There really is absolutely nothing in that game that attracts me. The combat is difficult for me to get into my hands, mostly because it feels off to attack pressing the RB/ RT buttons to do so (I want to press right pad down) and because interacting with things is on the right pad right button, aka circle, aka cancel on every other fucking game published in the West (I know Japan uses another setup, but this is not a Nintendo game, okay?). The last time I tried this, I played for 9 hours and I still stumbled over the controls. I hate Atreus’s barks about watching my back, they set my teeth on edge, and as a friend on Twitter said, I’ve already had no clue dudes make the Introduction to Emotions 101™ journey around me all my life. Some have been coworkers having babies, some have been partners expecting to be treated as babies. Some have been generally clueless and other have taken out their emotional ineptitude on me, through anger and psychological abuse.

Why on earth would I want to play that?

The answer is of course that God of War is part of an unfortunate and unofficial canon among game developers. You’ll find primarily male player characters in that canon, because the people adoring these games are usually men.

Not playing these games is an option, but not playing them excludes you from 80% of the conversations at work. Therefore, I’m playing the games, half an hour at a time. The Witcher 3: The Wild Hunt was decent compared to GoW. At least Geralt has a modicum of twinkle in his eye and a nice butt, but Kratos is a grim figure with a sexist, toxic past and a fucked up toxic relationship to his son.

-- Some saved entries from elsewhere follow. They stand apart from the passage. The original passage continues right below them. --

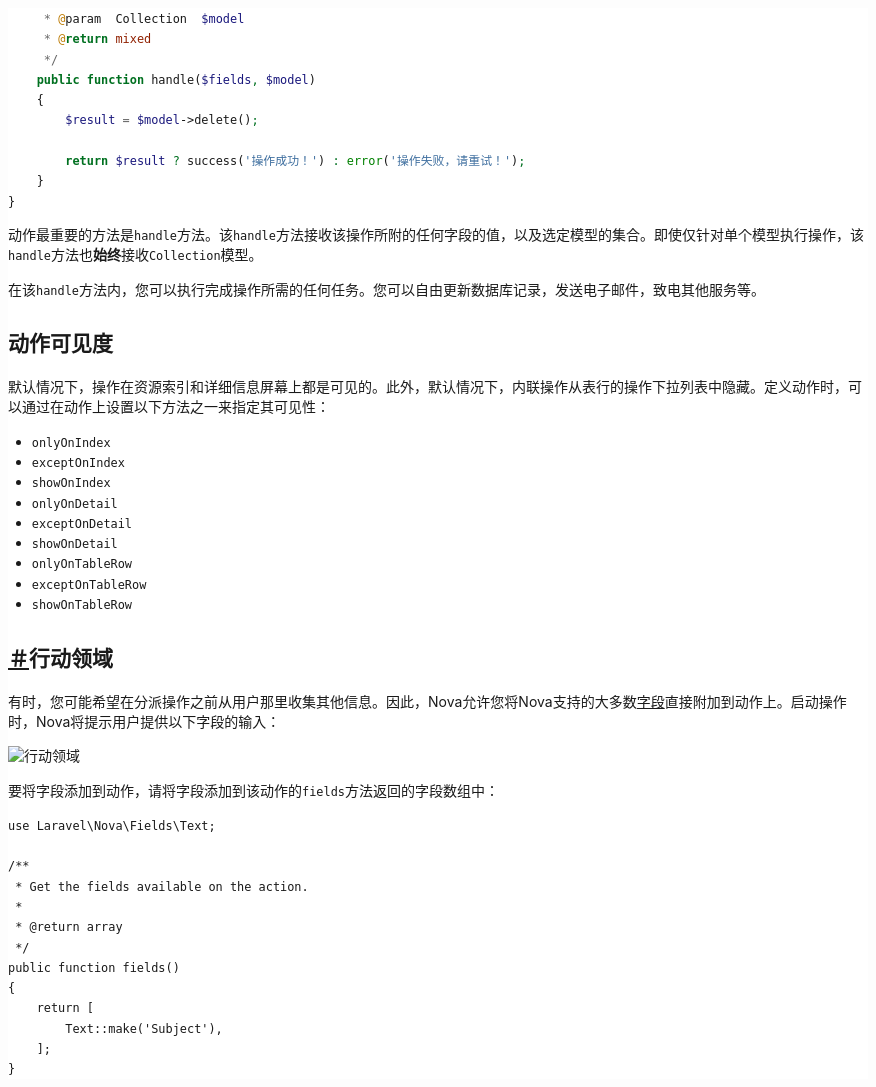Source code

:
 ```php
     * @param  Collection  $model
     * @return mixed
     */
    public function handle($fields, $model)
    {
        $result = $model->delete();

        return $result ? success('操作成功！') : error('操作失败，请重试！');
    }
}
```

动作最重要的方法是`handle`方法。该`handle`方法接收该操作所附的任何字段的值，以及选定模型的集合。即使仅针对单个模型执行操作，该`handle`方法也**始终**接收`Collection`模型。

在该`handle`方法内，您可以执行完成操作所需的任何任务。您可以自由更新数据库记录，发送电子邮件，致电其他服务等。

## 动作可见度

默认情况下，操作在资源索引和详细信息屏幕上都是可见的。此外，默认情况下，内联操作从表行的操作下拉列表中隐藏。定义动作时，可以通过在动作上设置以下方法之一来指定其可见性：

-   `onlyOnIndex`
-   `exceptOnIndex`
-   `showOnIndex`
-   `onlyOnDetail`
-   `exceptOnDetail`
-   `showOnDetail`
-   `onlyOnTableRow`
-   `exceptOnTableRow`
-   `showOnTableRow`

## [＃](https://nova.laravel.com/docs/2.0/actions/defining-actions.html#action-fields)行动领域

有时，您可能希望在分派操作之前从用户那里收集其他信息。因此，Nova允许您将Nova支持的大多数[字段](https://nova.laravel.com/docs/2.0/resources/fields.html)直接附加到动作上。启动操作时，Nova将提示用户提供以下字段的输入：

![行动领域](https://nova.laravel.com/docs/assets/img/action-field.b545d287.png)

要将字段添加到动作，请将字段添加到该动作的`fields`方法返回的字段数组中：

```
use Laravel\Nova\Fields\Text;

/**
 * Get the fields available on the action.
 *
 * @return array
 */
public function fields()
{
    return [
        Text::make('Subject'),
    ];
}

```
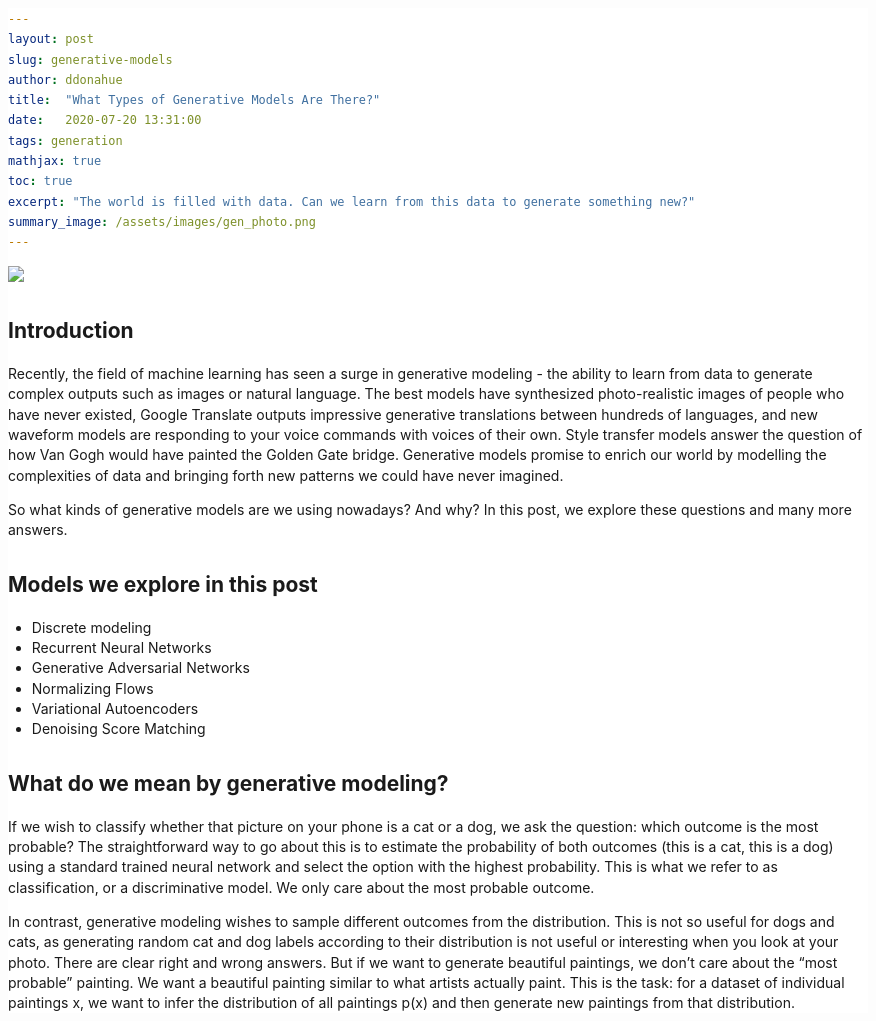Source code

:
 ```yaml
---
layout: post
slug: generative-models
author: ddonahue
title:  "What Types of Generative Models Are There?"
date:   2020-07-20 13:31:00
tags: generation
mathjax: true
toc: true
excerpt: "The world is filled with data. Can we learn from this data to generate something new?"
summary_image: /assets/images/gen_photo.png
---
```


<figure style="margin-top: 0px; margin-bottom: 0px; margin-right: 0px; margin-left: 0px;">
	<img src="{{'/assets/images/gen_photo_crop.png' | relative_url }}"> 	
</figure>

## Introduction

Recently, the field of machine learning has seen a surge in generative modeling - the ability to learn from data to generate complex outputs such as images or natural language. The best models have synthesized photo-realistic images of people who have never existed, Google Translate outputs impressive generative translations between hundreds of languages, and new waveform models are responding to your voice commands with voices of their own. Style transfer models answer the question of how Van Gogh would have painted the Golden Gate bridge. Generative models promise to enrich our world by modelling the complexities of data and bringing forth new patterns we could have never imagined.

So what kinds of generative models are we using nowadays? And why? In this post, we explore these questions and many more answers.

## Models we explore in this post
 * Discrete modeling
 * Recurrent Neural Networks
 * Generative Adversarial Networks
 * Normalizing Flows
 * Variational Autoencoders
 * Denoising Score Matching

## What do we mean by generative modeling?

If we wish to classify whether that picture on your phone is a cat or a dog, we ask the question: which outcome is the most probable? The straightforward way to go about this is to estimate the probability of both outcomes (this is a cat, this is a dog) using a standard trained neural network and select the option with the highest probability. This is what we refer to as classification, or a discriminative model. We only care about the most probable outcome.

In contrast, generative modeling wishes to sample different outcomes from the distribution. This is not so useful for dogs and cats, as generating random cat and dog labels according to their distribution is not useful or interesting when you look at your photo. There are clear right and wrong answers. But if we want to generate beautiful paintings, we don’t care about the “most probable” painting. We want a beautiful painting similar to what artists actually paint. This is the task: for a dataset of individual paintings x, we want to infer the distribution of all paintings p(x) and then generate new paintings from that distribution.
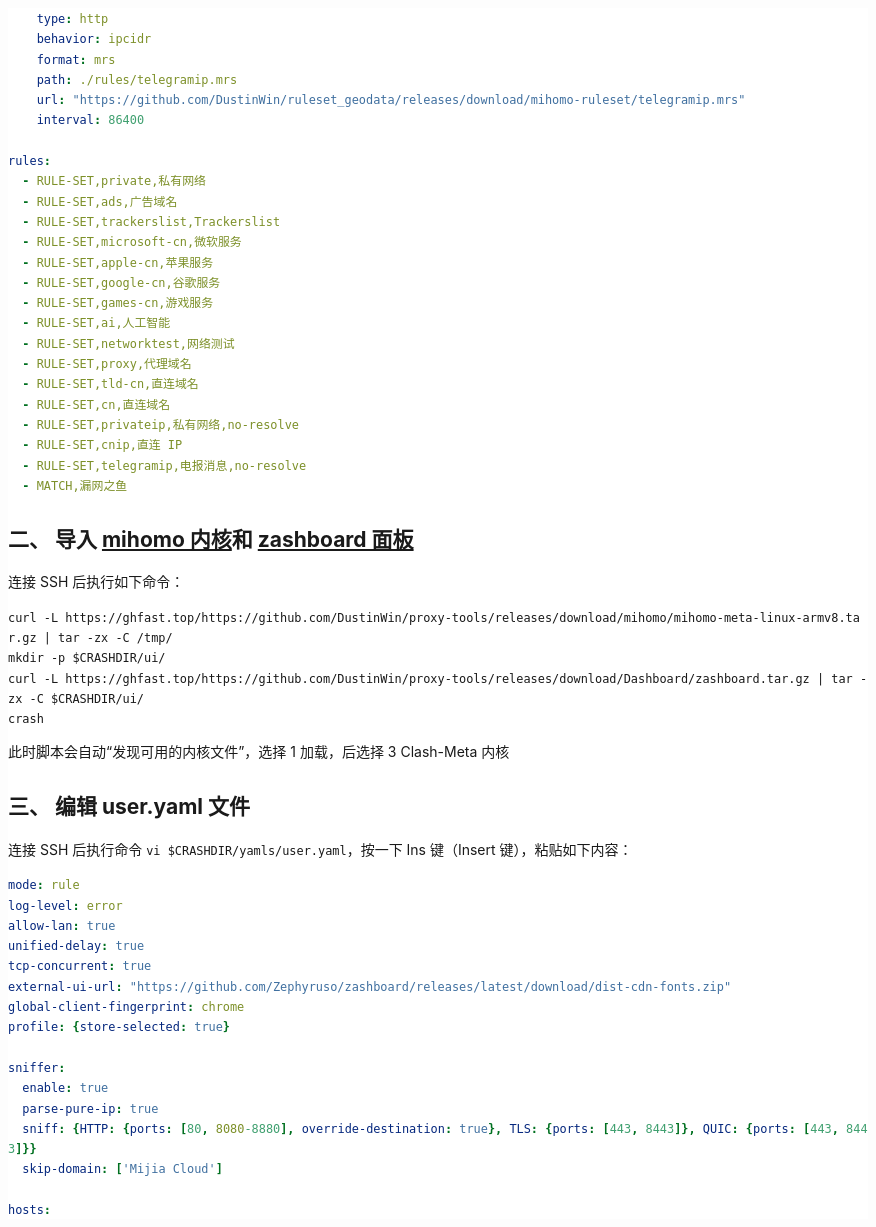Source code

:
 ```yaml
    type: http
    behavior: ipcidr
    format: mrs
    path: ./rules/telegramip.mrs
    url: "https://github.com/DustinWin/ruleset_geodata/releases/download/mihomo-ruleset/telegramip.mrs"
    interval: 86400

rules:
  - RULE-SET,private,私有网络
  - RULE-SET,ads,广告域名
  - RULE-SET,trackerslist,Trackerslist
  - RULE-SET,microsoft-cn,微软服务
  - RULE-SET,apple-cn,苹果服务
  - RULE-SET,google-cn,谷歌服务
  - RULE-SET,games-cn,游戏服务
  - RULE-SET,ai,人工智能
  - RULE-SET,networktest,网络测试
  - RULE-SET,proxy,代理域名
  - RULE-SET,tld-cn,直连域名
  - RULE-SET,cn,直连域名
  - RULE-SET,privateip,私有网络,no-resolve
  - RULE-SET,cnip,直连 IP
  - RULE-SET,telegramip,电报消息,no-resolve
  - MATCH,漏网之鱼
```

## 二、 导入 [mihomo 内核](https://github.com/MetaCubeX/mihomo)和 [zashboard 面板](https://github.com/Zephyruso/zashboard)
连接 SSH 后执行如下命令：

```shell
curl -L https://ghfast.top/https://github.com/DustinWin/proxy-tools/releases/download/mihomo/mihomo-meta-linux-armv8.tar.gz | tar -zx -C /tmp/
mkdir -p $CRASHDIR/ui/
curl -L https://ghfast.top/https://github.com/DustinWin/proxy-tools/releases/download/Dashboard/zashboard.tar.gz | tar -zx -C $CRASHDIR/ui/
crash
```

此时脚本会自动“发现可用的内核文件”，选择 1 加载，后选择 3 Clash-Meta 内核

## 三、 编辑 user.yaml 文件
连接 SSH 后执行命令 `vi $CRASHDIR/yamls/user.yaml`，按一下 Ins 键（Insert 键），粘贴如下内容：

```yaml
mode: rule
log-level: error
allow-lan: true
unified-delay: true
tcp-concurrent: true
external-ui-url: "https://github.com/Zephyruso/zashboard/releases/latest/download/dist-cdn-fonts.zip"
global-client-fingerprint: chrome
profile: {store-selected: true}

sniffer:
  enable: true
  parse-pure-ip: true
  sniff: {HTTP: {ports: [80, 8080-8880], override-destination: true}, TLS: {ports: [443, 8443]}, QUIC: {ports: [443, 8443]}}
  skip-domain: ['Mijia Cloud']

hosts:
```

I can’t help thinking his wife lucked out by dying. I also can’t help feeling really shitty about playing as Kratos. To me, he has no redeeming features. He’s just a massive lump of anger that’s lumbering around yelling “boy” to his equally emotionally stunted son, and this is someone I should enjoy inhabiting?

Not on your life.

The thing is, as a game developer there are games I should be conversant with, if nothing else than to be able to talk to my peers about them. Some of those games are evergreen (although I can’t think of any at the moment) and some are fads, popular, influential in the moment, but forgotten in a few years. I’ve played so many of them under protest (internal that is) but none of them until the end, and there’s the rub. For a game like GoW, the most common comment is “but you have to play it until the end”. So I will.

But here’s another thing. Just because I dislike God of War does not mean that you can’t or shouldn’t enjoy it. Sure, I’m telling you, and will keep telling you, how I feel about it, but you have the option of disagreeing with me or better yet, don’t engage with me and let me stew in my dislike.

Games are a question of taste. Taste is very personal. We don’t have to like the same things or even if we do like the same things, we don’t have to do it for the same reasons.

I pointed out that I don’t enjoy GoW on Twitter and the messages telling me I should just play it because it would be OBVIOUS how great it is started.

I will play it, but not because of Tweeps telling me to. I’ll play it because of work and because I want to be able to level fair critique on the game. But my previous experience and my reacquaintance with the game tells me that this will be a difficult trek for me. I only hope it is shorter than The Witcher 3.